There are many other very generic inputs we could think about. The next two posts discuss two other general constraints:

  • Manufactured goods. Across the board, real prices of most manufactured goods have fallen dramatically over the past two centuries—suggesting those constraints are relatively slack today. Yet that does not mean that we live in a world of total material abundance. What would we expect a world of slack material constraints to look like? What other constraints would become taut?

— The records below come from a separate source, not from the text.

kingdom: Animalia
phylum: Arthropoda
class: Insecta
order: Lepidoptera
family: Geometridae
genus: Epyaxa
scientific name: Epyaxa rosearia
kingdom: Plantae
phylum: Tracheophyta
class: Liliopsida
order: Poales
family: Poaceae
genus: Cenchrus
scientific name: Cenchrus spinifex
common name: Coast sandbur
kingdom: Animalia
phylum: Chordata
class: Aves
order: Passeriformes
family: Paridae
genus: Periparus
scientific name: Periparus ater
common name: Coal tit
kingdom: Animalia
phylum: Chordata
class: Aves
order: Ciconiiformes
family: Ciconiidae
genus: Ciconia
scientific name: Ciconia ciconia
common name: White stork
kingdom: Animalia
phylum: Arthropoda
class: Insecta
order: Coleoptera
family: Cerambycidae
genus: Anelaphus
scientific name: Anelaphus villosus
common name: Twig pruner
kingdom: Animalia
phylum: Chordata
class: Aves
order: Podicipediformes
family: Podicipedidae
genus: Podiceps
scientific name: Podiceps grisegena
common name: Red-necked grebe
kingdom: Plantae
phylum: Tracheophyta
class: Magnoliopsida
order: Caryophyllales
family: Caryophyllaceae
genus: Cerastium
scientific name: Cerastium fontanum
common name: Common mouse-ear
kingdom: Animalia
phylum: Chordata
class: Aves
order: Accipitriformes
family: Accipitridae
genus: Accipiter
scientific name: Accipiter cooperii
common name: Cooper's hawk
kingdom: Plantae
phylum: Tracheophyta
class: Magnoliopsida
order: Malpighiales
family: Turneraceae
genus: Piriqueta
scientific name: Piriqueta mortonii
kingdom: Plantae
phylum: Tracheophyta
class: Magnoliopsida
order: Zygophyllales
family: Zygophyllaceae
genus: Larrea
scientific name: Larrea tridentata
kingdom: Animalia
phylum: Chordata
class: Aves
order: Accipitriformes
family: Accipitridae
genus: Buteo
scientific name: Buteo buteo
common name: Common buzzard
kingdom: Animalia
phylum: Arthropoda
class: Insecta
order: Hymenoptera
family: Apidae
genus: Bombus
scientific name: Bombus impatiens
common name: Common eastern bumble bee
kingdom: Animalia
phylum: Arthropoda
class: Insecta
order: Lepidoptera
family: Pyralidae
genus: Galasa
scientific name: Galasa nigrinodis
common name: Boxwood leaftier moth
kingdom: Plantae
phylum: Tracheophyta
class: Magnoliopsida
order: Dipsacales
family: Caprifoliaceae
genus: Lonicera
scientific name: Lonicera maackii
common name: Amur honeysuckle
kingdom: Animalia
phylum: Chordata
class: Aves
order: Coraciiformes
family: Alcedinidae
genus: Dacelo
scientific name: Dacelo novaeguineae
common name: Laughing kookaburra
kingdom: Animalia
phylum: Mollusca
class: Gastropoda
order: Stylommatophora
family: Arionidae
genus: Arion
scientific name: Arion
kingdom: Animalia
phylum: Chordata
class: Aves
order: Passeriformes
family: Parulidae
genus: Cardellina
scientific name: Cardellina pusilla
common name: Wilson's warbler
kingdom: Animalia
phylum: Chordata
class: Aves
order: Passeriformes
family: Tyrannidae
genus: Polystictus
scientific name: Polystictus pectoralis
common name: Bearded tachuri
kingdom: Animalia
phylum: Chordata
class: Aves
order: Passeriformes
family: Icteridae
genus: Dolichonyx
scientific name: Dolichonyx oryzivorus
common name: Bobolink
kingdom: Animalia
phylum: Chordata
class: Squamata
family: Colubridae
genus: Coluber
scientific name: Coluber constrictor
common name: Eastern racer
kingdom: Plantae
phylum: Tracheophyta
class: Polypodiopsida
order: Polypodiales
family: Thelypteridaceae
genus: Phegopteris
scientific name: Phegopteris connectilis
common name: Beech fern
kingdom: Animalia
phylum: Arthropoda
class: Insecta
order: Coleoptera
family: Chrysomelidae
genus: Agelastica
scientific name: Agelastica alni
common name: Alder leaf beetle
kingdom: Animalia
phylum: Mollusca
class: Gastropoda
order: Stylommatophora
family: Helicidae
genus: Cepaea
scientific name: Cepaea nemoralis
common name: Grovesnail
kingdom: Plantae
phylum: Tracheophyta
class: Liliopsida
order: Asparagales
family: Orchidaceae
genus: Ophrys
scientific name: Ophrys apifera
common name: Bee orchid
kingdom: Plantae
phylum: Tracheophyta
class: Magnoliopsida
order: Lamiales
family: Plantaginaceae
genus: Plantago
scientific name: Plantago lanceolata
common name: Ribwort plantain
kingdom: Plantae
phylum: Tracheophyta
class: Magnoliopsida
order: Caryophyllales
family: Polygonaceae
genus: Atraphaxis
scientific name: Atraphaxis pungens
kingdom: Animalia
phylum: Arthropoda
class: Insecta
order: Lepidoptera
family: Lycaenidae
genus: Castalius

  • Coordination. Producing and selling goods or services requires coordinating salespeople, engineers, designers, marketers, investors, customers, regulators, suppliers, shippers, etc, etc. Jobs which have the potential for making very large amounts of money—e.g. entrepreneurship, management, investment banking, mergers & acquisitions, etc—are largely characterized by being primarily about coordination. Similarly, if we look at the list of highly successful tech companies over the past 25 years—Google, Facebook, Amazon, Uber/​Lyft… - the primary business of most (though not all) of them is to solve some particular coordination problem. Both of these suggest a very taut constraint.

Some other examples which I might explore in future posts:

  • Transportation. Before the modern era, pack animals’ food & water requirements sharply limited the range of overland transport, especially in arid regions. This constraint shaped the paths of armies and locations of cities, suggesting a very taut constraint. How taut was the transportation constraint historically, and how taut is it today? What would the world look like with a totally slack transportation constraint?

  • Interfaces. If Alice wants to produce something for Bob, then first they must accurately communicate to Alice what Bob wants. Some interesting cases:

    • Alice is a company, Bob is a customer

    • Alice is a computer, Bob is a programmer/​product designer/​user

    • Alice is an employee, Bob is an employer

    • Bob is Don Norman, Alice is a fridge. Yes, a fridge. We’ll get to that.

How taut/​slack are communication/​translation constraints, in general?

  • Theory and data, especially in the sciences. In the past few decades, a number of fields (e.g. biology, economics, and many industries) have built up massive piles of data. Yet the ability to turn that data into useful knowledge and insights—i.e. theory—has lagged behind.

Also, there might be another post going into more depth on capital, especially on the main places where capital is deployed today.